But according to al-Akhbar newspaper published on Tuesday, some members warned that Sami’s leadership puts the party at enormous risks.
The daily said that Sami, who was the coordinator of the Phalange party’s Central Committee, resigned from his post as a first step to lead the party.
Amin Gemayel is expected to announce his decision during the party’s upcoming conference in July, which the Phalange party is compelled to hold every four years in accordance to its by-laws.
However, several members of the party’s politburo reject Amin’s decision.
MP Nadim Gemayel, the son of the slain president-elect Bashir Gemayel (Amin’s brother), told al-Akhbar newspaper, that they “will hold onto their stance in order to postpone the matter or avert it.”
Nadim pointed out that a “large number of the party members reject such a step as those who support Amin have fears over their positions in the future and others deem that the circumstances don’t allow such move.”
“Every person knows his capabilities. It’s not a battle between Sami and Nadim,” the young MP added.
Nadim expressed belief that “Sami’s leadership to the party wouldn’t safeguard the institution.”
However, Nadim told al-Akhbar that he is ready to cooperate with Sami “if he was positive and didn’t exclude us from decision-making.”

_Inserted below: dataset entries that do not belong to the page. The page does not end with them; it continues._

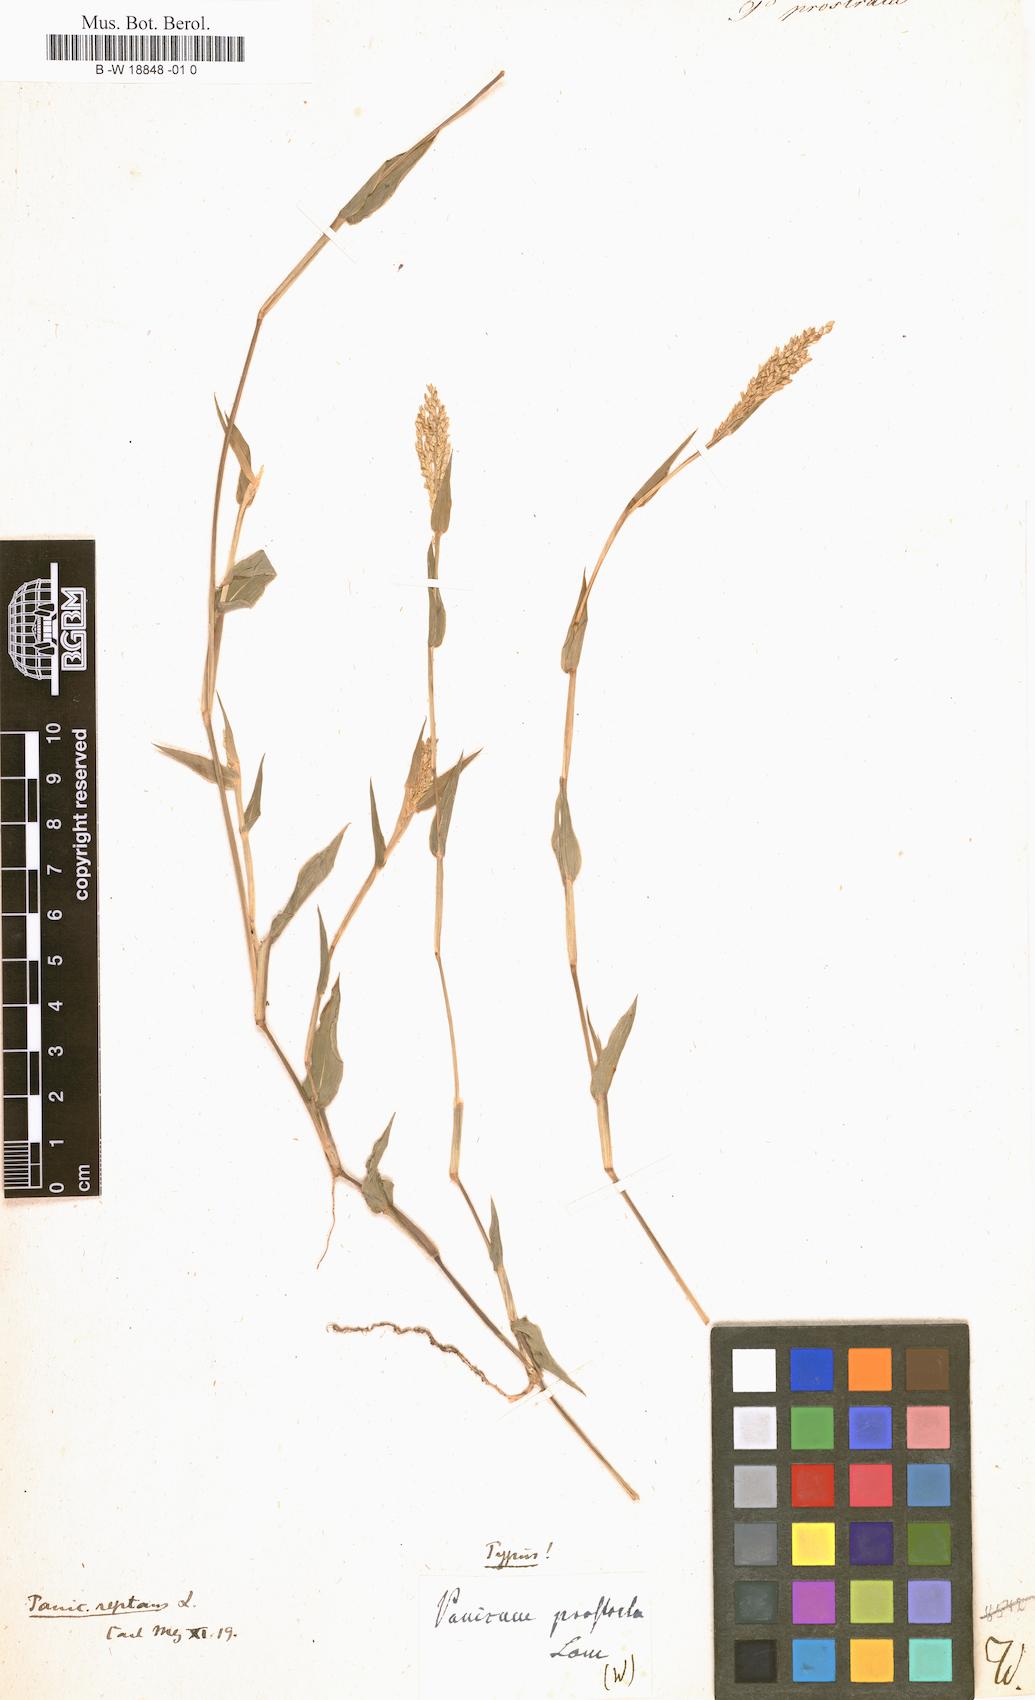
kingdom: Plantae
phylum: Tracheophyta
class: Liliopsida
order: Poales
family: Poaceae
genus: Urochloa
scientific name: Urochloa reptans
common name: Sprawling signalgrass
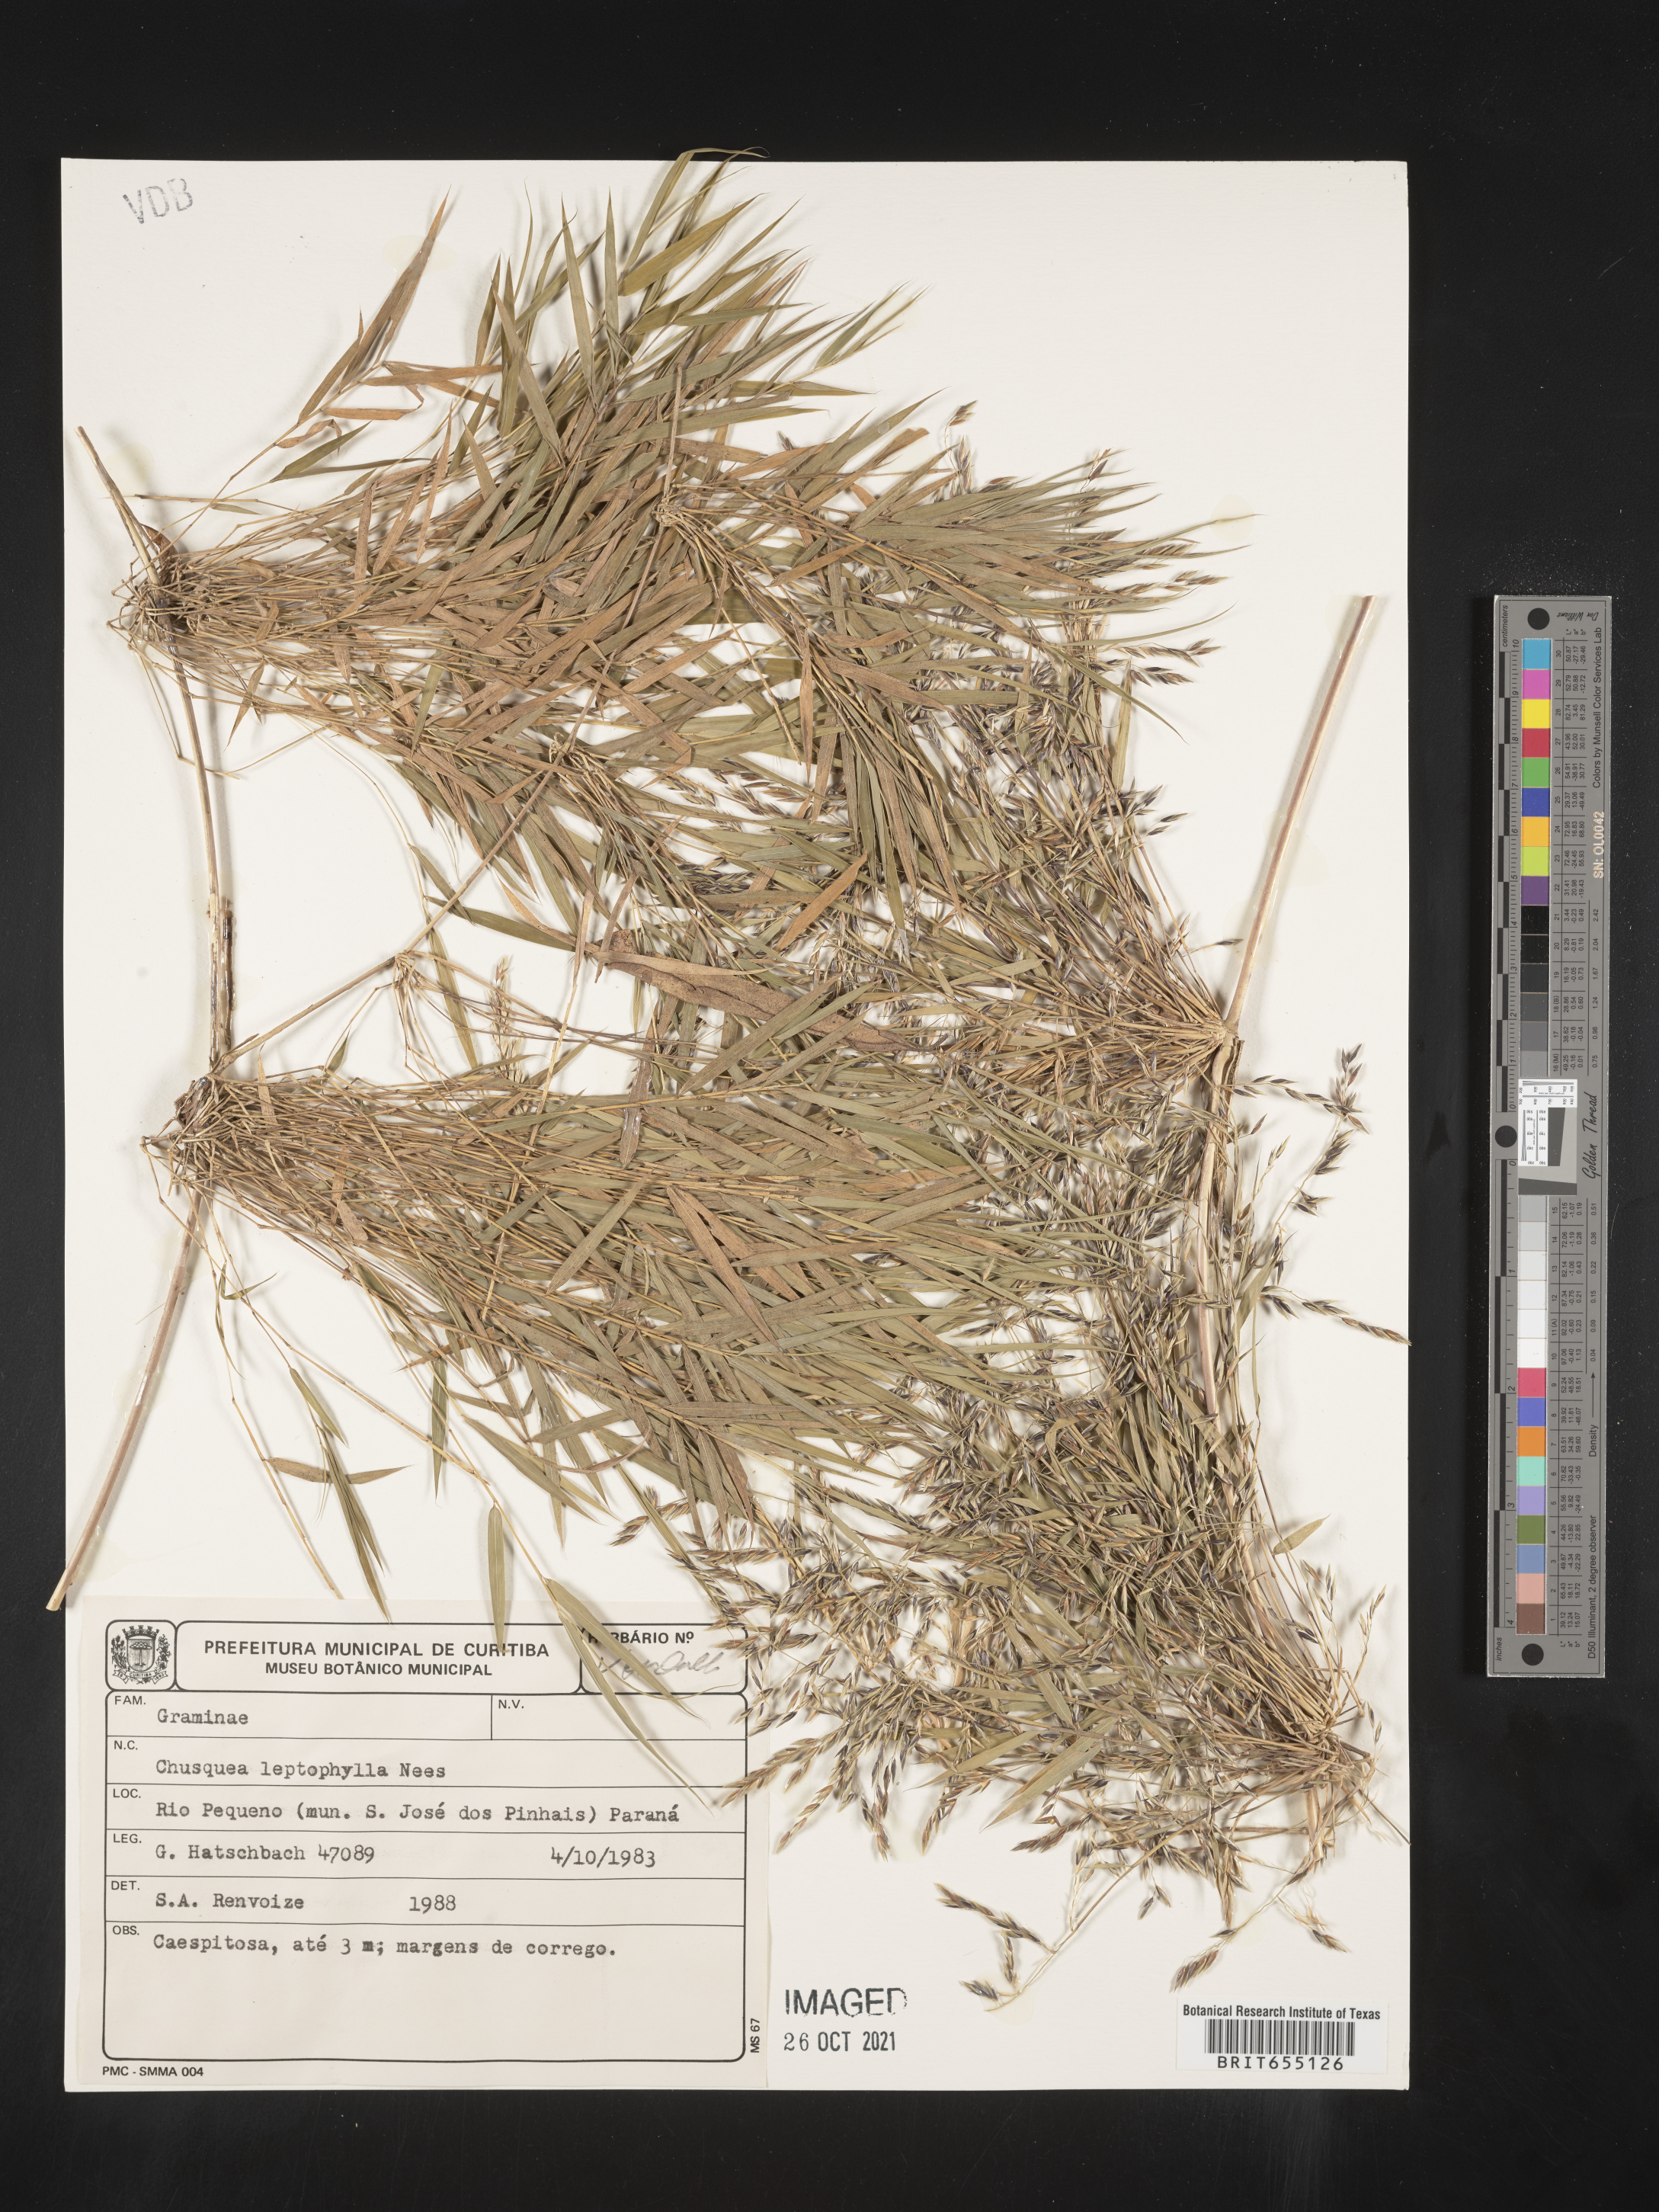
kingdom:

“I am not against Sami,” he stressed.
On the other hand, Labor Minister Sejaan Qazzi, who a key member of the party, said that he supports Sami to head the party.
“He has the necessary requirements to lead the party,” the minister remarked.
Qazzi, however, noted that Amin didn’t tackle the matter with the party members, pointing out it’s a democratic process.
“If several reject Sami, then no one can impose him.”
Sami is very outspoken and known for his controversial stances and fiery statements that created some trouble for the conservative members of the party, but he is loved by the March 14 media for his courage.
The Lebanese Phalanges Party ( Ḥizb al-Katā’ib al-Lubnānīya), better known in English as the Phalange , is a Christian political party in Lebanon. Although it is officially secular, it is mainly supported by Maronite Christians. The party played a major role in the Lebanese Civil War (1975–90) and it is now part of the March 14 Alliance.
The party was formed in 1936 as a Maronite paramilitary youth organization by Pierre Gemayel, Amin’s father. He founded the party along with four other young Lebanese: Charles Helou (who later became a President of Lebanon), Chafic Nassif, Emile Yared and Georges Naccache. Pierre was chosen to lead the organization, in part because he was not a political figure at that time.